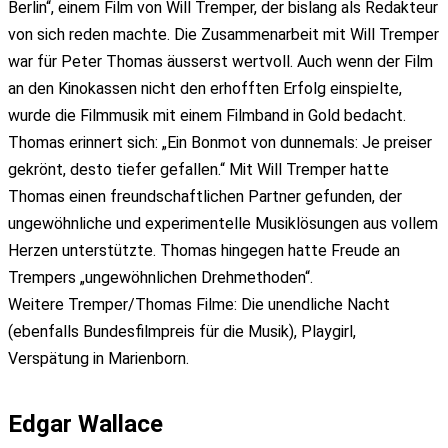
Berlin“, einem Film von Will Tremper, der bislang als Redakteur
von sich reden machte. Die Zusammenarbeit mit Will Tremper
war für Peter Thomas äusserst wertvoll. Auch wenn der Film
an den Kinokassen nicht den erhofften Erfolg einspielte,
wurde die Filmmusik mit einem Filmband in Gold bedacht.
Thomas erinnert sich: „Ein Bonmot von dunnemals: Je preiser
gekrönt, desto tiefer gefallen.“ Mit Will Tremper hatte
Thomas einen freundschaftlichen Partner gefunden, der
ungewöhnliche und experimentelle Musiklösungen aus vollem
Herzen unterstützte. Thomas hingegen hatte Freude an
Trempers „ungewöhnlichen Drehmethoden“.
Weitere Tremper/Thomas Filme: Die unendliche Nacht
(ebenfalls Bundesfilmpreis für die Musik), Playgirl,
Verspätung in Marienborn.
Edgar Wallace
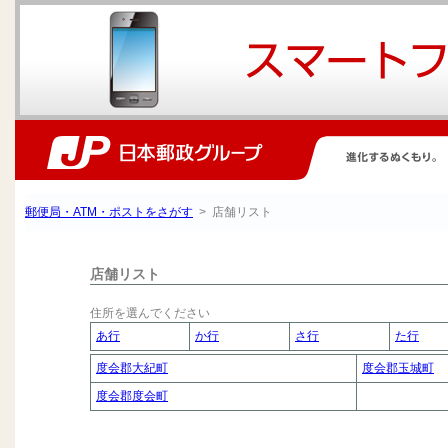
郵便局・ATM・ポストをさがす
> 店舗リスト
店舗リスト
住所を選んでください
あ行
か行
さ行
た行
度会郡大紀町
度会郡玉城町
度会郡度会町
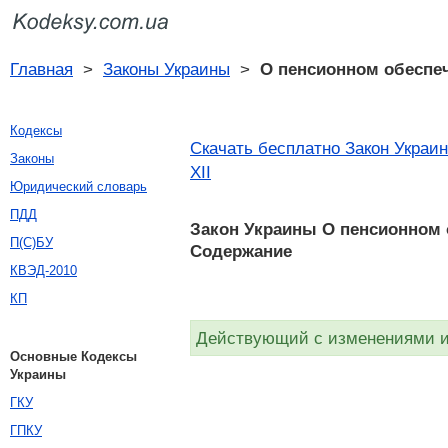
Главная
>
Законы Украины
>
О пенсионном обеспеч
Кодексы
Скачать бесплатно Закон Украин
Законы
XII
Юридический словарь
ПДД
Закон Украины О пенсионном о
П(С)БУ
Содержание
КВЭД-2010
КП
Действующий с изменениями и 
Основные Кодексы
Украины
ГКУ
ГПКУ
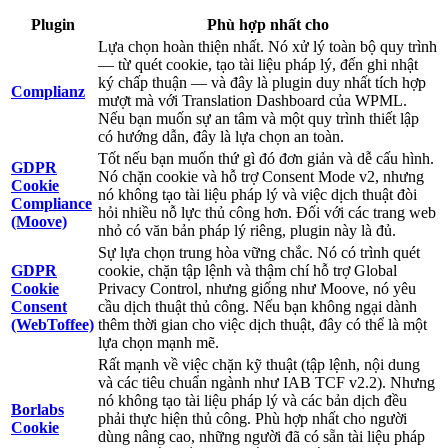
Plugin
Phù hợp nhất cho
Lựa chọn hoàn thiện nhất. Nó xử lý toàn bộ quy trình
— từ quét cookie, tạo tài liệu pháp lý, đến ghi nhật
ký chấp thuận — và đây là plugin duy nhất tích hợp
Complianz
mượt mà với Translation Dashboard của WPML.
Nếu bạn muốn sự an tâm và một quy trình thiết lập
có hướng dẫn, đây là lựa chọn an toàn.
Tốt nếu bạn muốn thứ gì đó đơn giản và dễ cấu hình.
GDPR
Nó chặn cookie và hỗ trợ Consent Mode v2, nhưng
Cookie
nó không tạo tài liệu pháp lý và việc dịch thuật đòi
Compliance
hỏi nhiều nỗ lực thủ công hơn. Đối với các trang web
(Moove)
nhỏ có văn bản pháp lý riêng, plugin này là đủ.
Sự lựa chọn trung hòa vững chắc. Nó có trình quét
GDPR
cookie, chặn tập lệnh và thậm chí hỗ trợ Global
Cookie
Privacy Control, nhưng giống như Moove, nó yêu
Consent
cầu dịch thuật thủ công. Nếu bạn không ngại dành
(WebToffee)
thêm thời gian cho việc dịch thuật, đây có thể là một
lựa chọn mạnh mẽ.
Rất mạnh về việc chặn kỹ thuật (tập lệnh, nội dung
và các tiêu chuẩn ngành như IAB TCF v2.2). Nhưng
nó không tạo tài liệu pháp lý và các bản dịch đều
Borlabs
phải thực hiện thủ công. Phù hợp nhất cho người
Cookie
dùng nâng cao, những người đã có sẵn tài liệu pháp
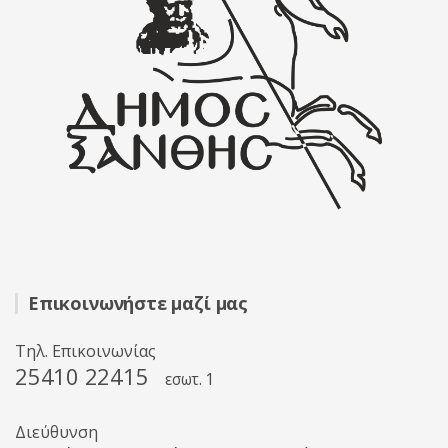
Επικοινωνήστε μαζί μας
Τηλ. Επικοινωνίας
25410 22415
εσωτ. 1
Διεύθυνση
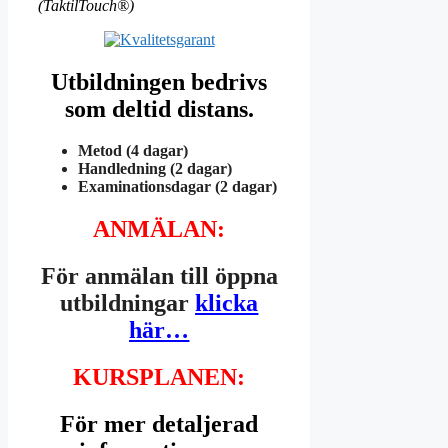
(TaktilTouch®)
Utbildningen bedrivs
som deltid distans.
Metod (4 dagar)
Handledning (2 dagar)
Examinationsdagar (2 dagar)
ANMÄLAN:
För anmälan till öppna
utbildningar
klicka
här…
KURSPLANEN:
För mer detaljerad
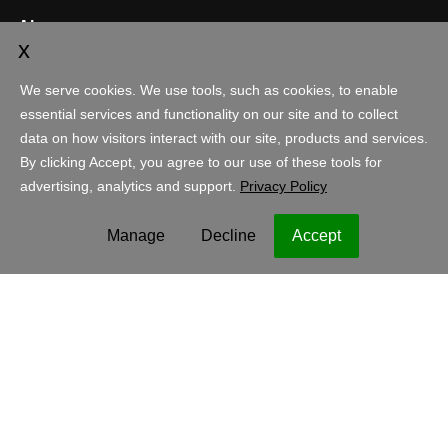
Akun
Berbelanja
Indonesia - Bahasa Indonesia
IDR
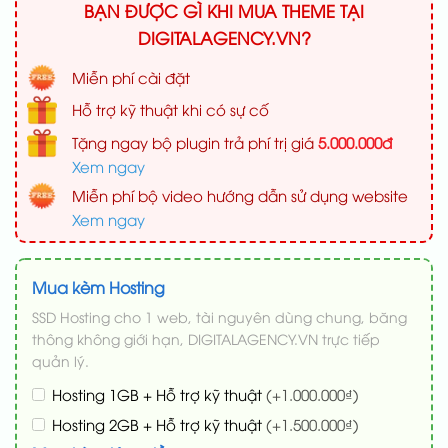
BẠN ĐƯỢC GÌ KHI MUA THEME TẠI
DIGITALAGENCY.VN?
Miễn phí cài đặt
Hỗ trợ kỹ thuật khi có sự cố
Tặng ngay bộ plugin trả phí trị giá
5.000.000đ
Xem ngay
Miễn phí bộ video hướng dẫn sử dụng website
Xem ngay
Mua kèm Hosting
SSD Hosting cho 1 web, tài nguyên dùng chung, băng
thông không giới hạn, DIGITALAGENCY.VN trực tiếp
quản lý.
Hosting 1GB + Hỗ trợ kỹ thuật
(+1.000.000₫)
Hosting 2GB + Hỗ trợ kỹ thuật
(+1.500.000₫)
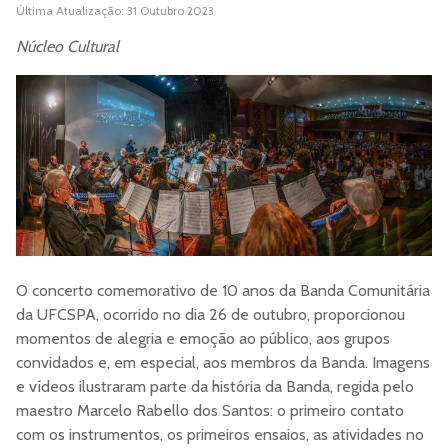
Última Atualização: 31 Outubro 2023
Núcleo Cultural
O concerto comemorativo de 10 anos da Banda Comunitária
da UFCSPA, ocorrido no dia 26 de outubro, proporcionou
momentos de alegria e emoção ao público, aos grupos
convidados e, em especial, aos membros da Banda. Imagens
e vídeos ilustraram parte da história da Banda, regida pelo
maestro Marcelo Rabello dos Santos: o primeiro contato
com os instrumentos, os primeiros ensaios, as atividades no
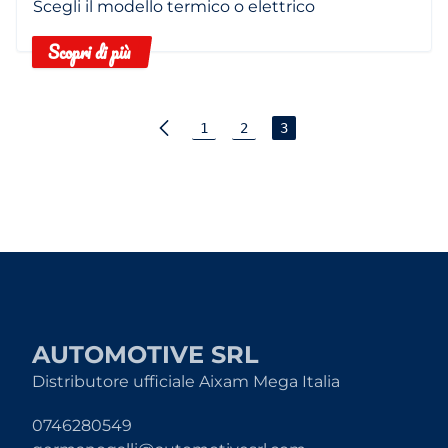
Scegli il modello termico o elettrico
Scopri di più
1
2
3
AUTOMOTIVE SRL
Distributore ufficiale Aixam Mega Italia
0746280549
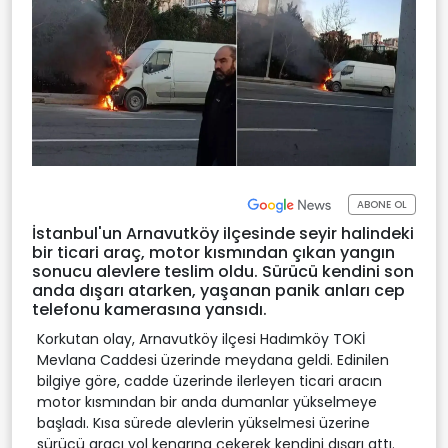
ABONE OL
İstanbul'un Arnavutköy ilçesinde seyir halindeki
bir ticari araç, motor kısmından çıkan yangın
sonucu alevlere teslim oldu. Sürücü kendini son
anda dışarı atarken, yaşanan panik anları cep
telefonu kamerasına yansıdı.
Korkutan olay, Arnavutköy ilçesi Hadımköy TOKİ
Mevlana Caddesi üzerinde meydana geldi. Edinilen
bilgiye göre, cadde üzerinde ilerleyen ticari aracın
motor kısmından bir anda dumanlar yükselmeye
başladı. Kısa sürede alevlerin yükselmesi üzerine
sürücü aracı yol kenarına çekerek kendini dışarı attı.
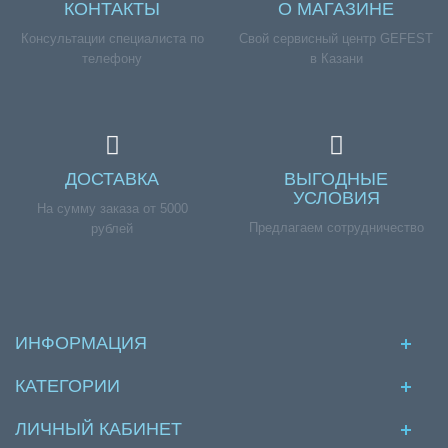
КОНТАКТЫ
О МАГАЗИНЕ
Консультации специалиста по
Свой сервисный центр GEFEST
телефону
в Казани
ДОСТАВКА
ВЫГОДНЫЕ
УСЛОВИЯ
На сумму заказа от 5000
Предлагаем сотрудничество
рублей
ИНФОРМАЦИЯ
КАТЕГОРИИ
ЛИЧНЫЙ КАБИНЕТ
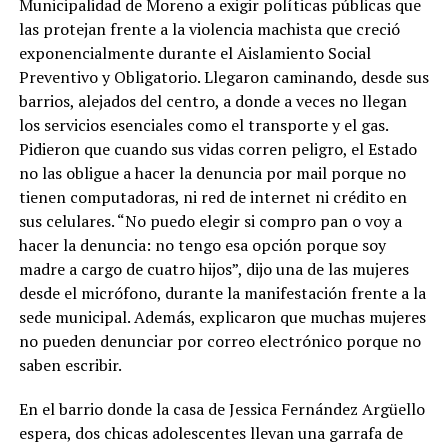
Municipalidad de Moreno a exigir políticas públicas que
las protejan frente a la violencia machista que creció
exponencialmente durante el Aislamiento Social
Preventivo y Obligatorio. Llegaron caminando, desde sus
barrios, alejados del centro, a donde a veces no llegan
los servicios esenciales como el transporte y el gas.
Pidieron que cuando sus vidas corren peligro, el Estado
no las obligue a hacer la denuncia por mail porque no
tienen computadoras, ni red de internet ni crédito en
sus celulares. “No puedo elegir si compro pan o voy a
hacer la denuncia: no tengo esa opción porque soy
madre a cargo de cuatro hijos”, dijo una de las mujeres
desde el micrófono, durante la manifestación frente a la
sede municipal. Además, explicaron que muchas mujeres
no pueden denunciar por correo electrónico porque no
saben escribir.
En el barrio donde la casa de Jessica Fernández Argüello
espera, dos chicas adolescentes llevan una garrafa de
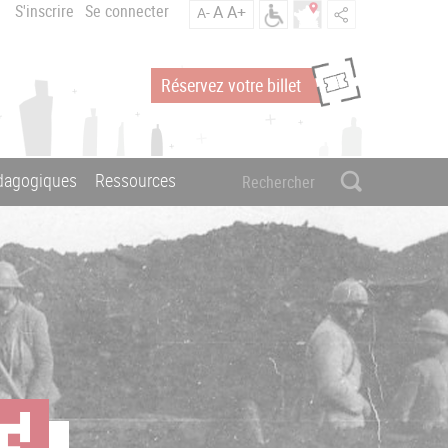
S'inscrire
Se connecter
A
A+
A-
Réservez votre billet
édagogiques
Ressources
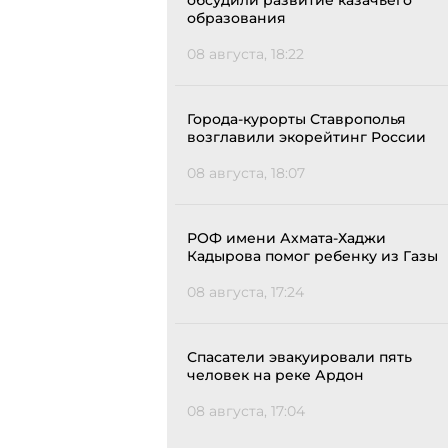
обсудили развитие казачьего
образования
08 августа, 18:22
Города-курорты Ставрополья
возглавили экорейтинг России
08 августа, 18:07
РОФ имени Ахмата-Хаджи
Кадырова помог ребенку из Газы
08 августа, 17:24
Спасатели эвакуировали пять
человек на реке Ардон
08 августа, 17:04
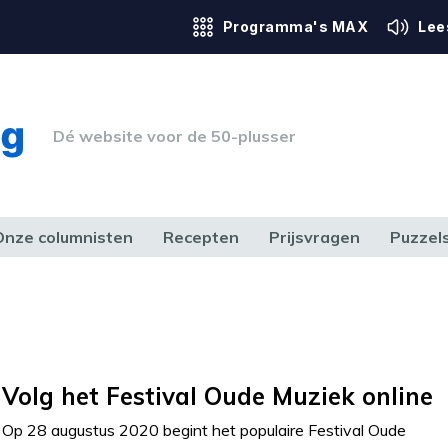
Programma's MAX
Lee
Dé website voor de 50-plusser
Onze columnisten
Recepten
Prijsvragen
Puzzel
ERK & RECHT
GEZONDHEID & SPORT
HUIS, TUIN & HOBBY
MEDIA & 
Volg het Festival Oude Muziek online
Op 28 augustus 2020 begint het populaire Festival Oude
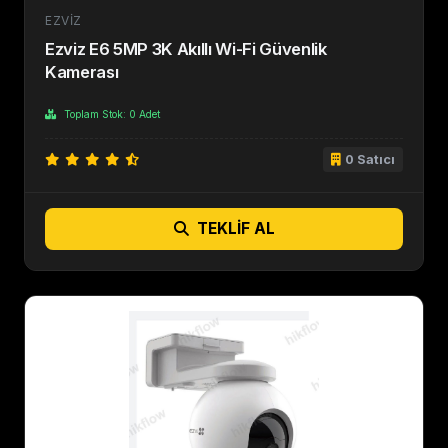
EZVIZ
Ezviz E6 5MP 3K Akıllı Wi-Fi Güvenlik
Kamerası
Toplam Stok: 0 Adet
0 Satıcı
TEKLIF AL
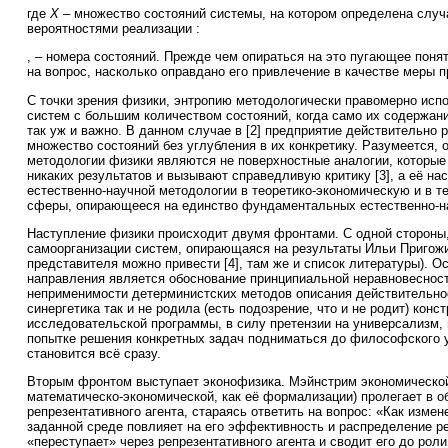
где
X
– множество состояний системы, на котором определена слу
вероятностями реализации :
, – номера состояний. Прежде чем опираться на это пугающее понят
на вопрос, насколько оправдано его привлечение в качестве меры 
С точки зрения физики, энтропию методологически правомерно исп
систем с большим количеством состояний, когда само их содержан
так уж и важно. В данном случае в [2] предприятие действительно 
множество состояний без углубления в их конкретику. Разумеется,
методологии физики являются не поверхностные аналогии, которые 
никаких результатов и вызывают справедливую критику [3], а её на
естественно-научной методологии в теоретико-экономическую и в 
сферы, опирающееся на единство фундаментальных естественно-н
Наступление физики происходит двумя фронтами. С одной стороны,
самоорганизации систем, опирающаяся на результаты Ильи Пригожи
представителя можно привести [4], там же и список литературы). О
направления является обоснование принципиальной неравновеснос
неприменимости детерминистских методов описания действительнос
синергетика так и не родила (есть подозрение, что и не родит) конс
исследовательской программы, в силу претензии на универсализм
попытке решения конкретных задач подниматься до философского 
становится всё сразу.
Вторым фронтом выступает эконофизика. Мэйнстрим экономической 
математическо-экономической, как её формализации) пролегает в 
репрезентативного агента, стараясь ответить на вопрос: «Как измен
заданной среде повлияет на его эффективность и распределение р
«переступает» через репрезентативного агента и сводит его до роли 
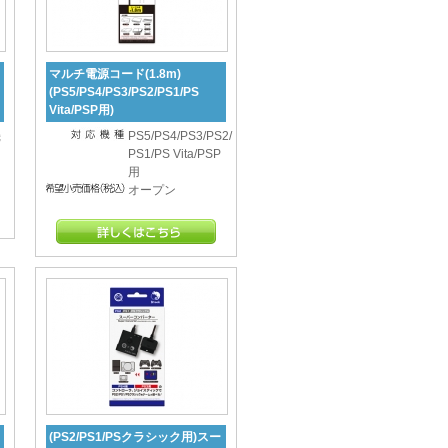
マルチ電源コード(1.8m)
(PS5/PS4/PS3/PS2/PS1/PS
Vita/PSP用)
機
PS5/PS4/PS3/PS2/
PS1/PS Vita/PSP
用
オープン
(PS2/PS1/PSクラシック用)スー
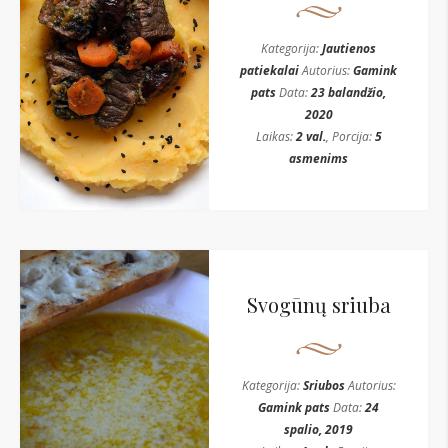
Kategorija:
Jautienos
patiekalai
Autorius:
Gamink
pats
Data:
23 balandžio,
2020
Laikas:
2 val.
, Porcija:
5
asmenims
Svogūnų sriuba
Kategorija:
Sriubos
Autorius:
Gamink pats
Data:
24
spalio, 2019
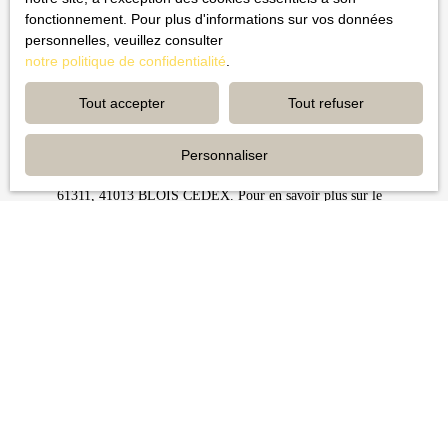
fonctionnement. Pour plus d'informations sur vos données
personnelles, veuillez consulter
J'accepte le traitement de mes données personnelles
notre politique de confidentialité
.
conformément au RGPD. Si vous ne souhaitez pas faire l'objet de
prospection commerciale par voie téléphonique, vous pouvez
Tout accepter
Tout refuser
vous inscrire gratuitement sur la liste d'opposition au démarchage
téléphonique, prévu par l'article L223-1 du code de la
consommation, sur le site Internet www.bloctel.gouv.fr ou par
Personnaliser
courrier adressé à : Société Worldline, Service Bloctel, CS
61311, 41013 BLOIS CEDEX. Pour en savoir plus sur le
traitement de vos données personnelles, veuillez consulter notre
politique de confidentialité
.
Recevoir des annonces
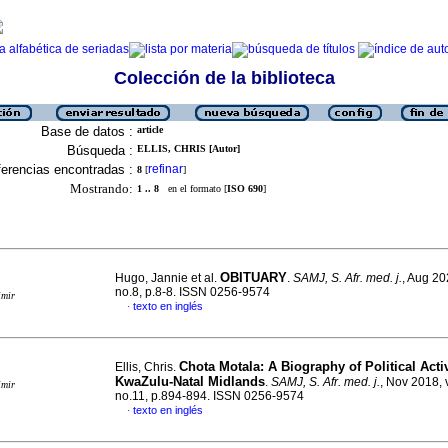
Colección de la biblioteca
Base de datos :
article
Búsqueda :
ELLIS, CHRIS [Autor]
erencias encontradas :
refinar
8
[
]
Mostrando:
1 .. 8
en el formato [
ISO 690
]
OBITUARY
Hugo, Jannie et al.
.
SAMJ, S. Afr. med. j.
, Aug 20
no.8, p.8-8. ISSN 0256-9574
imir
texto en inglés
·
Chota Motala: A Biography of Political Acti
Ellis, Chris.
KwaZulu-Natal Midlands
.
SAMJ, S. Afr. med. j.
, Nov 2018, 
imir
no.11, p.894-894. ISSN 0256-9574
texto en inglés
·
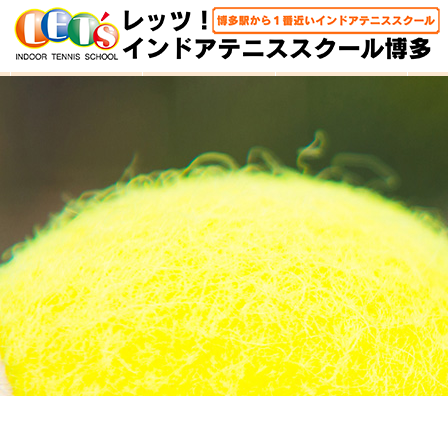
HOME
体験レッスン
大人クラス
子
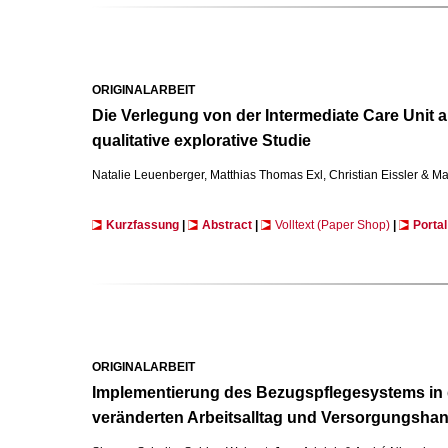
ORIGINALARBEIT
Die Verlegung von der Intermediate Care Unit a
qualitative explorative Studie
Natalie Leuenberger, Matthias Thomas Exl, Christian Eissler & Ma
Kurzfassung
|
Abstract
|
Volltext (Paper Shop)
|
Portal
ORIGINALARBEIT
Implementierung des Bezugspflegesystems in d
veränderten Arbeitsalltag und Versorgungshande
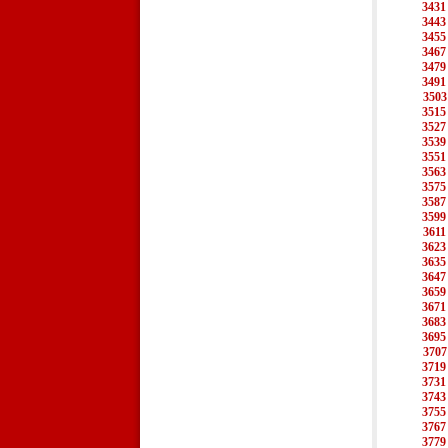
3431
3443
3455
3467
3479
3491
3503
3515
3527
3539
3551
3563
3575
3587
3599
3611
3623
3635
3647
3659
3671
3683
3695
3707
3719
3731
3743
3755
3767
3779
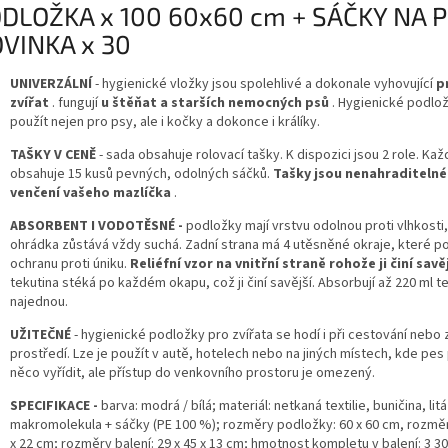
DLOŽKA x 100 60x60 cm + SÁČKY NA 
VINKA x 30
UNIVERZÁLNÍ
- hygienické vložky jsou spolehlivé a dokonale vyhovující
p
zvířat
. fungují
u štěňat a starších nemocných psů
. Hygienické podlož
použít nejen pro psy, ale i kočky a dokonce i králíky.
TAŠKY V CENĚ
- sada obsahuje rolovací tašky. K dispozici jsou 2 role. Kaž
obsahuje 15 kusů pevných, odolných sáčků.
Tašky jsou nenahraditelné
venčení vašeho mazlíčka
.
ABSORBENT I
VODOTĚSNÉ -
podložky mají vrstvu odolnou proti vlhkosti
ohrádka zůstává vždy suchá. Zadní strana má 4 utěsněné okraje, které po
ochranu proti úniku.
Reliéfní vzor na vnitřní straně rohože ji činí savě
tekutina stéká po každém okapu, což ji činí savější. Absorbují až 220 ml t
najednou.
UŽITEČNÉ
- hygienické podložky pro zvířata se hodí i při cestování neb
prostředí. Lze je použít v autě, hotelech nebo na jiných místech, kde pes
něco vyřídit, ale přístup do venkovního prostoru je omezený.
SPECIFIKACE -
barva: modrá / bílá; materiál: netkaná textilie, buničina, litá
makromolekula + sáčky (PE 100 %); rozměry podložky: 60 x 60 cm, rozměr
x 22 cm; rozměry balení: 29 x 45 x 13 cm; hmotnost kompletu v balení: 3 30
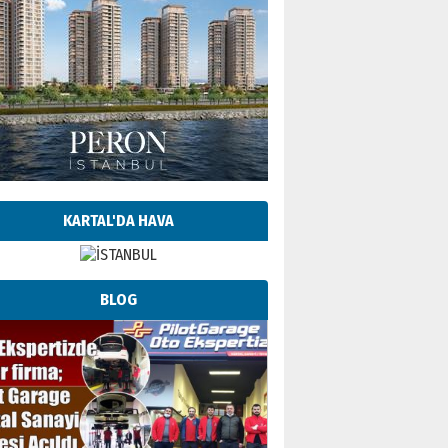
KARTAL'DA HAVA
BLOG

▶ _EXERCISE INSTRUCTIONS_:
Reproduce the lines above starting at the one with "sürücü aracı yol" and ending at the one with "exponencialmente durante el", both included, exactly and with no pictures.

▶ _REPLY TO THE TASK_:
sürücü aracı yol kenarına çekerek kendini dışarı attı.
КОНТАКТЫ
О МАГАЗИНЕ
Консультации специалиста по
Свой сервисный центр GEFEST
телефону
в Казани
ДОСТАВКА
ВЫГОДНЫЕ
УСЛОВИЯ
На сумму заказа от 5000
Предлагаем сотрудничество
рублей
ИНФОРМАЦИЯ
КАТЕГОРИИ
ЛИЧНЫЙ КАБИНЕТ
Municipalidad de Moreno a exigir políticas públicas que
las protejan frente a la violencia machista que creció
exponencialmente durante el Aislamiento Social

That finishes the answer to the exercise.